Document excerpt |
Meetings Wednesday and Friday last week in Portland and Gorham provided a forum for faculty to air their grievances toward the president or declare their support for her, with a major split appearing between those who support the president and those who stand with the group of 53 senior faculty who circulated and signed a petition earlier this month triggering a vote of no confidence in Botman. The vote will be held later this month, though details are not finalized.
At the Wednesday meeting in Portland organized by the Faculty Senate Executive Committee to discuss the no-confidence vote, faculty members who oppose Botman released an unofficial list of grievances and justifications for their criticism of the president.
Academic reorganization, the process designed to streamline the university by consolidating the administrative levels of different academic schools into several colleges, which was finalized in the spring of 2011, was a major focus of the list of grievances. A dominant theme throughout, the faculty members writing the list have argued, is a top-down management style that compromises Botman’s working relationship with professors and, in the past, senior administrators.
“She simply does not listen,” said Jerry LaSala, professor of physics, who helped draft the list of grievances. “Working one-on-one she’s mostly fine, but with the [Faculty] Senate she is very frustrating.”
The document said Botman had gone back on a promise that allowed academic colleges, once consolidated, to internally organize themselves as they saw fit, including the shuffling of departments from one college to another. Botman and her supporters have denied this, however. In a list handed out at a faculty discussion Friday in Gorham that responded point-by-point to the grievances, supportive faculty argued some models for organization were put forward that were rejected because the statewide faculty union said they violated the faculty contract.
Botman, for her part, said she simply followed recommendations from faculty, college deans and Provost John Wright.
“In the end the reorganization was the purview of the provost meeting with the deans,” she said in a phone interview with The Free Press on Friday.
Professor of French Nancy Erickson, who helped draft the response to the list of grievances and a statement of support for Botman, said the faculty opposed to Botman have ulterior motives behind their opposition.
“When Selma came here a number of long-standing problems fell into her lap to fix, and the faculty have not been cooperative. These are people who benefited from the old regime,” Erickson said, referring to USM’s previous presidents — Joseph Wood and Richard Pattenaude — as the old regime, “who benefited from having no one look at their programs and not having to justify how few graduates they were producing.”
The list of grievances also accused Botman of ignoring or disbanding academic advisory committees whose advice she did not agree with, an allegation Botman denied.
“Sometimes groups have a utility for a period of time and then events overtake us,” Botman said. “There has never been an affirmative effort to disband any advisory committee.”

Data excerpts |
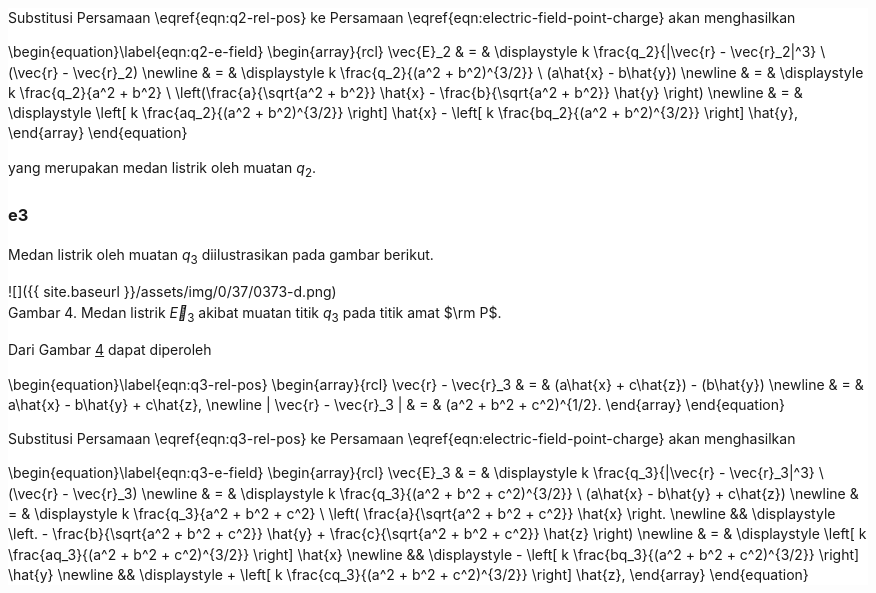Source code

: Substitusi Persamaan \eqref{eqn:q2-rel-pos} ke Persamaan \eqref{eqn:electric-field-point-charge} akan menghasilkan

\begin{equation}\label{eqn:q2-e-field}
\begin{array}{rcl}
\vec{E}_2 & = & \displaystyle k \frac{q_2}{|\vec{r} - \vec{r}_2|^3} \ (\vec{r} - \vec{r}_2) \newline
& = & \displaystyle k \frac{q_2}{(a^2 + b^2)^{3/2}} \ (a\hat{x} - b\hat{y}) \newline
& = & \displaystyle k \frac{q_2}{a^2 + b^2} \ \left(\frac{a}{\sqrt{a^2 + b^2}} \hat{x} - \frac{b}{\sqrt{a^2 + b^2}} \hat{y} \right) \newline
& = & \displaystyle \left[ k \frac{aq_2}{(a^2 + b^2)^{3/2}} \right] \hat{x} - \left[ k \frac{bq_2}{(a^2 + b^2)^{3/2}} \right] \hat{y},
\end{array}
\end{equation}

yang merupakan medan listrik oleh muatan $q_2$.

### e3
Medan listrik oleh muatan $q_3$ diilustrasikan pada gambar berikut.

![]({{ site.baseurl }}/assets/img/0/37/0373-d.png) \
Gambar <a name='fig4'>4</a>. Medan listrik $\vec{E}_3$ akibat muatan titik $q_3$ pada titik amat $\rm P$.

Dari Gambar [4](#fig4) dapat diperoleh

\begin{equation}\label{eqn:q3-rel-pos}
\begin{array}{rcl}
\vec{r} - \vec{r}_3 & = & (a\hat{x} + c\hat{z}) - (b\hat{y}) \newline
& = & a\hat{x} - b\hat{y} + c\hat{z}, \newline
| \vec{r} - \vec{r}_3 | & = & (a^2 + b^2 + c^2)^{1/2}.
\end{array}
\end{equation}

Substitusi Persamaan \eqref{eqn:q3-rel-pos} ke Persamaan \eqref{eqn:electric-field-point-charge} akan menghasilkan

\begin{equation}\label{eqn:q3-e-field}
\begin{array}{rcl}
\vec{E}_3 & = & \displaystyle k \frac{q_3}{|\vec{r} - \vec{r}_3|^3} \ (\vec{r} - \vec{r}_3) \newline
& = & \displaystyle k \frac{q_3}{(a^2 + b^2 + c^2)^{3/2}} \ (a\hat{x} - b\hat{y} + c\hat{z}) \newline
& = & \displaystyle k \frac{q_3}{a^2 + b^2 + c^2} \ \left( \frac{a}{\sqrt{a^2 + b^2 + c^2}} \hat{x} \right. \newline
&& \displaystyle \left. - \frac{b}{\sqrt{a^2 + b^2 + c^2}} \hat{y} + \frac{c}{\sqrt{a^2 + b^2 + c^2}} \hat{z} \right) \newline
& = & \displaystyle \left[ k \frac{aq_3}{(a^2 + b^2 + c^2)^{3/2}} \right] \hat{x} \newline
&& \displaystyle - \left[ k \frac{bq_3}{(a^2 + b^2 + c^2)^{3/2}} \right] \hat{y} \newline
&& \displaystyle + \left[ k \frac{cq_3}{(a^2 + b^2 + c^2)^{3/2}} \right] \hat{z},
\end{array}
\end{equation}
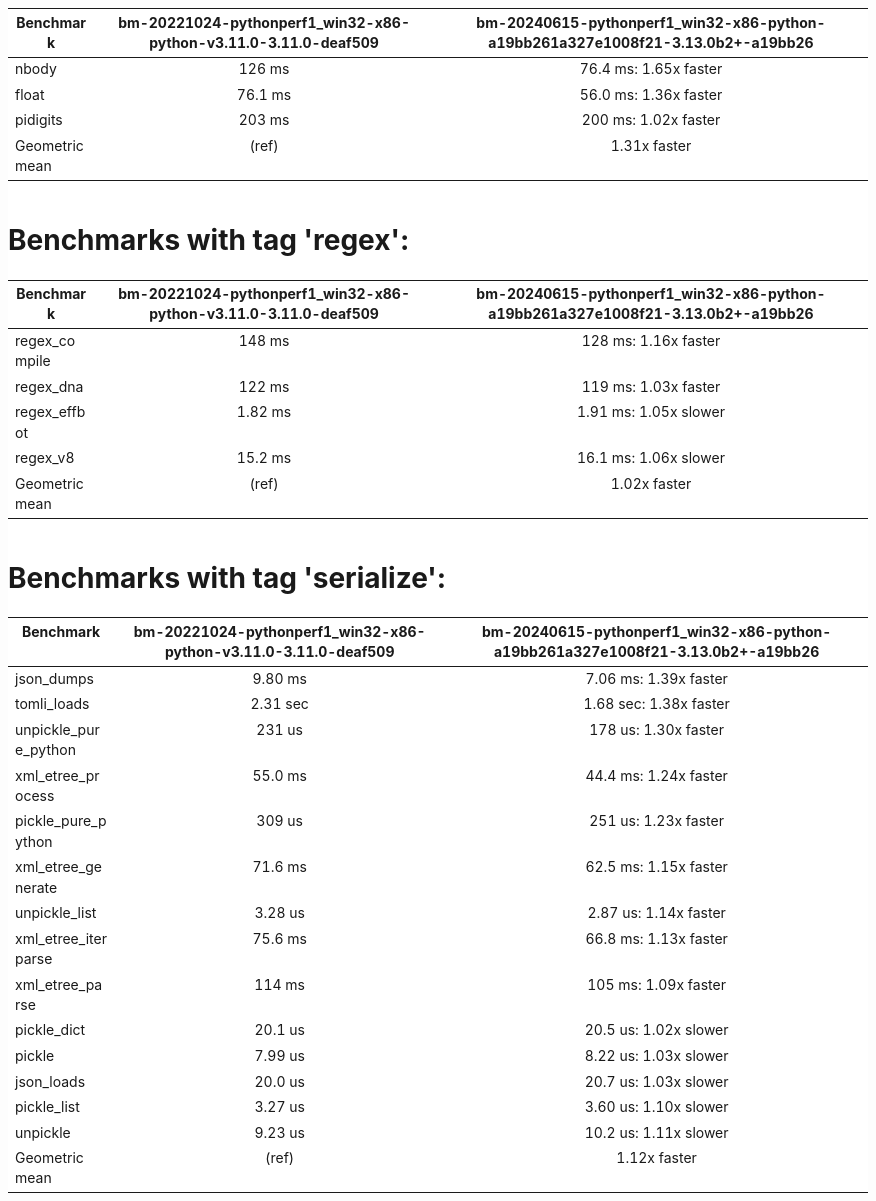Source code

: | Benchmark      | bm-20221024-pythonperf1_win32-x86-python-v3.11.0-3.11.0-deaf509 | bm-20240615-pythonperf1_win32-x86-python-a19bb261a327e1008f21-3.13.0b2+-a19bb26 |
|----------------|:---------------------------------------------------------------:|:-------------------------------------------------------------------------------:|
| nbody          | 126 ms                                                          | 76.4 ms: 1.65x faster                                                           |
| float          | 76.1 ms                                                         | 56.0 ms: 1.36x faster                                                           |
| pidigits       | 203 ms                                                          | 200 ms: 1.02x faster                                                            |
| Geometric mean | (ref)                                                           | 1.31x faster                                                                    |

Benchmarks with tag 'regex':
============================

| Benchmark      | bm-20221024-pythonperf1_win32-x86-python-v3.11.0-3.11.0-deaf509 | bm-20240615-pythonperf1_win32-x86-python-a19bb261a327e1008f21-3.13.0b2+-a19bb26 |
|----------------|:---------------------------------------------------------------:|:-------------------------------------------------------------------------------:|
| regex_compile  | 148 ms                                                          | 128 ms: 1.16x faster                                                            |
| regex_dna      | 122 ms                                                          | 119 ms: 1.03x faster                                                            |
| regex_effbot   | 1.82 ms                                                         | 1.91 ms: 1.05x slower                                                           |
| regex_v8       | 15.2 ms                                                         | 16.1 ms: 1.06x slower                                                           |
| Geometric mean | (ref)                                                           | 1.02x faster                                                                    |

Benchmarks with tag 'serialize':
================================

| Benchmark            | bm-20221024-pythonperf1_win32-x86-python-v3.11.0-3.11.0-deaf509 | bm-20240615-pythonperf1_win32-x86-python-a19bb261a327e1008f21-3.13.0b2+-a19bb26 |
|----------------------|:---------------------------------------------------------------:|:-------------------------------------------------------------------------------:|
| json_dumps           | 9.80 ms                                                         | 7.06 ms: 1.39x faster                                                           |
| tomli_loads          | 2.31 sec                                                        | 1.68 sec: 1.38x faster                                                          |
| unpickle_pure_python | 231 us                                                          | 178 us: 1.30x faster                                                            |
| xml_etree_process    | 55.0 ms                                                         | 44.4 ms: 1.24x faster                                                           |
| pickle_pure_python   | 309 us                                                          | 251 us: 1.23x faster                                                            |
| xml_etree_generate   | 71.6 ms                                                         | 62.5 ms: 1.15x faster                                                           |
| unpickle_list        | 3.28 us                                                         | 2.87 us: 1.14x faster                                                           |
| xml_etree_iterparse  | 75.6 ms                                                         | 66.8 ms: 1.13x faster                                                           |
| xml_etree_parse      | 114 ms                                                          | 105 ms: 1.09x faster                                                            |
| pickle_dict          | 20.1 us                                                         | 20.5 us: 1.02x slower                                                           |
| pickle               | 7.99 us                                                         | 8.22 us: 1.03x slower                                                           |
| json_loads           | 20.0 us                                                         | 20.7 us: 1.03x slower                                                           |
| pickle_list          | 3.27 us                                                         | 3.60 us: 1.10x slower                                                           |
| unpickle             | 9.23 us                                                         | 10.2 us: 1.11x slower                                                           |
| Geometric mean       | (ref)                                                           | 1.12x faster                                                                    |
* * *
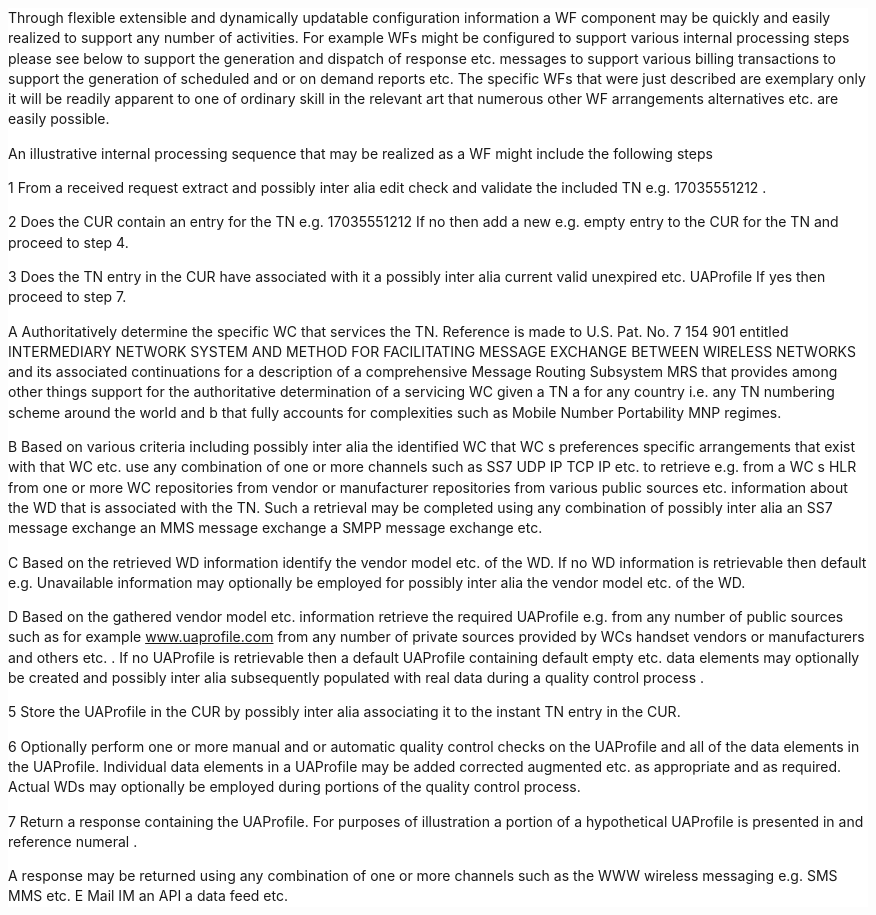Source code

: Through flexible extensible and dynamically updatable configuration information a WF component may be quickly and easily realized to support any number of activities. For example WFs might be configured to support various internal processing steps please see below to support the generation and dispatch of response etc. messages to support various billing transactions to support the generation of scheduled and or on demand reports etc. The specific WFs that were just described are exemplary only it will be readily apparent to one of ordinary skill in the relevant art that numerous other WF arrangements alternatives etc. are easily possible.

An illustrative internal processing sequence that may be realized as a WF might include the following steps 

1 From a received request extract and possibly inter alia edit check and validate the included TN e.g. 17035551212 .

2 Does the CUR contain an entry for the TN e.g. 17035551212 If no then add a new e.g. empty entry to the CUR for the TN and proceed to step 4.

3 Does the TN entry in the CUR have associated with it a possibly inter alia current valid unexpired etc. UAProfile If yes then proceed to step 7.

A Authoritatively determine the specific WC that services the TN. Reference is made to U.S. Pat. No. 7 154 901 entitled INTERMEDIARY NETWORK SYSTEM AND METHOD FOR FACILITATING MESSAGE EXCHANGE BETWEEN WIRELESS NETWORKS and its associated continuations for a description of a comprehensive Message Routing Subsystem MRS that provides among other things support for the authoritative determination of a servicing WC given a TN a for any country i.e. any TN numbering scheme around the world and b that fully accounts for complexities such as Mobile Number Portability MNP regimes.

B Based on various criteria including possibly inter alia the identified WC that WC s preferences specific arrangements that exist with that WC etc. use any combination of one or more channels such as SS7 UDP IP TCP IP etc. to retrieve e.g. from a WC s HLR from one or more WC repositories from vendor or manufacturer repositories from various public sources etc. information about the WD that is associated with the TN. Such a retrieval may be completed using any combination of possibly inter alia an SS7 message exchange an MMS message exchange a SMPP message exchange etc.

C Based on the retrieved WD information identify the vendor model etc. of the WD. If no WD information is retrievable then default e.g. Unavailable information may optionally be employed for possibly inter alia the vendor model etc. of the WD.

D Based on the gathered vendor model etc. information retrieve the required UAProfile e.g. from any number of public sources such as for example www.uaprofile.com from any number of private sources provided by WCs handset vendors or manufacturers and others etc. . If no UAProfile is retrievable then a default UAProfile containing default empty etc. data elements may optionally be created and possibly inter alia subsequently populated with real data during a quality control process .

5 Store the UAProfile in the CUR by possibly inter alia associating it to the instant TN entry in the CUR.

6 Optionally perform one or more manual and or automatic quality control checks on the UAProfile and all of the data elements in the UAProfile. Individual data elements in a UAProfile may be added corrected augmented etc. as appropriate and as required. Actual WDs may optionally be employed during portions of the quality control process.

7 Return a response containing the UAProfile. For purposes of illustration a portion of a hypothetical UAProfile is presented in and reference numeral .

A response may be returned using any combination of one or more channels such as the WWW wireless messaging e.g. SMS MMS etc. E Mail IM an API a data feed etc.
* * *
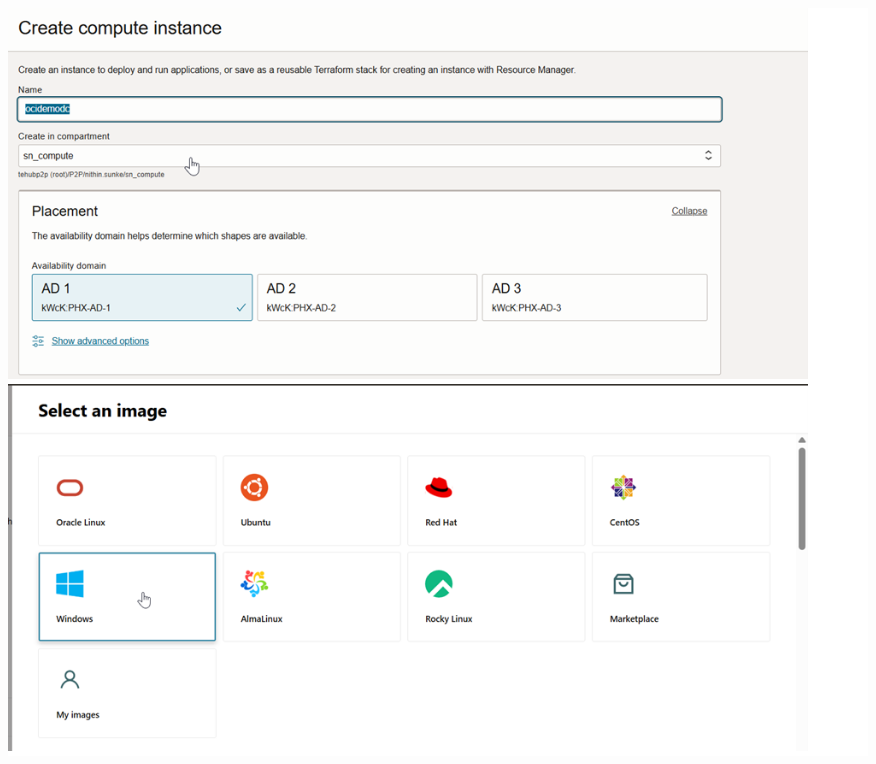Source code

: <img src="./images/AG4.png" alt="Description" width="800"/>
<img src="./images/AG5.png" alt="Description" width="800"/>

Task to carry out | Reproduce the article on the no-confidence vote word for word, from "The document said" to "the faculty contract.".

Answer to this task |
The document said Botman had gone back on a promise that allowed academic colleges, once consolidated, to internally organize themselves as they saw fit, including the shuffling of departments from one college to another. Botman and her supporters have denied this, however. In a list handed out at a faculty discussion Friday in Gorham that responded point-by-point to the grievances, supportive faculty argued some models for organization were put forward that were rejected because the statewide faculty union said they violated the faculty contract.